Step 2: Configure Feature Access
Go to System Admin → Roles
Select the integration role
Navigate to Features
Enable:
HCM Anywhere
Web Services
Expected outcome: The role can access Dayforce APIs in read-only mode.
Step 3: Configure Authorizations
Navigate to Authorizations for the role.
Grant Can Read access to the data required. Drata reads the following data and it is required by Dayforce
Employee Contact Information – Business (BusinessEmail)
Employee Contact Information – Personal
Employee Personal Information
Employee Personal Information XrefCode
Employee Status Information
Employee Work Assignment – Primary Records
Employee Work Assignment – Secondary Records (if applicable)

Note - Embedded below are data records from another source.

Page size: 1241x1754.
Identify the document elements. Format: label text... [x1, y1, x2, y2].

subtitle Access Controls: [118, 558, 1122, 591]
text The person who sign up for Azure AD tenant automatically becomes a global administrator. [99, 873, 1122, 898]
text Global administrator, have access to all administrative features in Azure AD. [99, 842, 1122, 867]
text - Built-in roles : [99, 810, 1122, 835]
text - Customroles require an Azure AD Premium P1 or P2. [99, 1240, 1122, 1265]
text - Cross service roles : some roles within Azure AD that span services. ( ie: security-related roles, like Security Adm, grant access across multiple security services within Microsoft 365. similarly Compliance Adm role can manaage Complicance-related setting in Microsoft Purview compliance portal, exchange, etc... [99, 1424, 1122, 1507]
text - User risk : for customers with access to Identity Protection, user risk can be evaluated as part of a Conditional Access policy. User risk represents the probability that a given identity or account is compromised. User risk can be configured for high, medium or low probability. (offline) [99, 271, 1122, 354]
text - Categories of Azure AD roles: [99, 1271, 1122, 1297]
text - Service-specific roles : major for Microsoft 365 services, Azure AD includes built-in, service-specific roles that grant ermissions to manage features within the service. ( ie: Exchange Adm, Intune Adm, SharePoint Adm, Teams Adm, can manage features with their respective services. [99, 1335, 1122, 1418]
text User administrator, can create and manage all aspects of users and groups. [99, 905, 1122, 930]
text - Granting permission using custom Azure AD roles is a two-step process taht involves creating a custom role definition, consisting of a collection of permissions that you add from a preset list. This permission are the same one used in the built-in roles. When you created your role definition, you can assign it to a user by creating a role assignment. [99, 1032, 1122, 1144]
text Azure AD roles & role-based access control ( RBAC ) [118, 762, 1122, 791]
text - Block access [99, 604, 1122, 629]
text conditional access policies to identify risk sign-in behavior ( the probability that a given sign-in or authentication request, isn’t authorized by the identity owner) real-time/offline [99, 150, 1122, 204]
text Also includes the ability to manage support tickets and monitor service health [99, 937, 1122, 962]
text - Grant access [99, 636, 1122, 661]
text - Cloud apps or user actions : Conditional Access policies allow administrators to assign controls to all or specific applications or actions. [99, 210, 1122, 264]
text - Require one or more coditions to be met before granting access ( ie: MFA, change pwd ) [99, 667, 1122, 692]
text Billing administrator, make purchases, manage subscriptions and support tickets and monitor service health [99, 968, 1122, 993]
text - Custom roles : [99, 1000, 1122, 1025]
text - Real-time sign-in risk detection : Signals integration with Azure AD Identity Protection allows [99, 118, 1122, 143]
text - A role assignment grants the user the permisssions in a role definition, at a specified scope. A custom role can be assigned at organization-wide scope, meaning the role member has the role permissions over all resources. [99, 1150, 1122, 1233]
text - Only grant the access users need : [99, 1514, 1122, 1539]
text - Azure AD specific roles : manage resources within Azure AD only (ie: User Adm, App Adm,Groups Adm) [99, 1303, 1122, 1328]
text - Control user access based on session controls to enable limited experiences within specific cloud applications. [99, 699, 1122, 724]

Employee Profile – Security Settings – Role
User Information
Step 4: Configure Web Services Field-Level Access
⚠️ Field-level access is required. Missing fields may cause sync or matching failures.
Navigate to Web Services Field-level Access and enable:
RESTful Services → Human Resources
RESTful Services → Employee
EffectiveStart
EffectiveEnd
XRefCode
Then, depending on your use case:
If you need names:
Enable FirstName and LastName and CommonName
If you need managers:
Right-click Employee managers and Select All
If you need employment status:
Right-click Employment Statuses and Select All
Right-click Employment Status Group and Select All
Expected outcome: Required employee fields are accessible via the API.
Step 5: Configure Org-Level Access
Go to System Admin → User
Ensure Can See Self is enabled
Expand the user record to select Location Access
Select + Add Location to add the Company-level (top-level) location
Expected outcome: The integration user can access all employees in the organization.
Step 6: Connect Dayforce in Drata
In Drata, go to Connections, select Dayforce HCM, and enter:
Company ID
Username
Password
Click Submit to complete the connection.
Expected outcome: The Dayforce connection appears as Connected in Drata.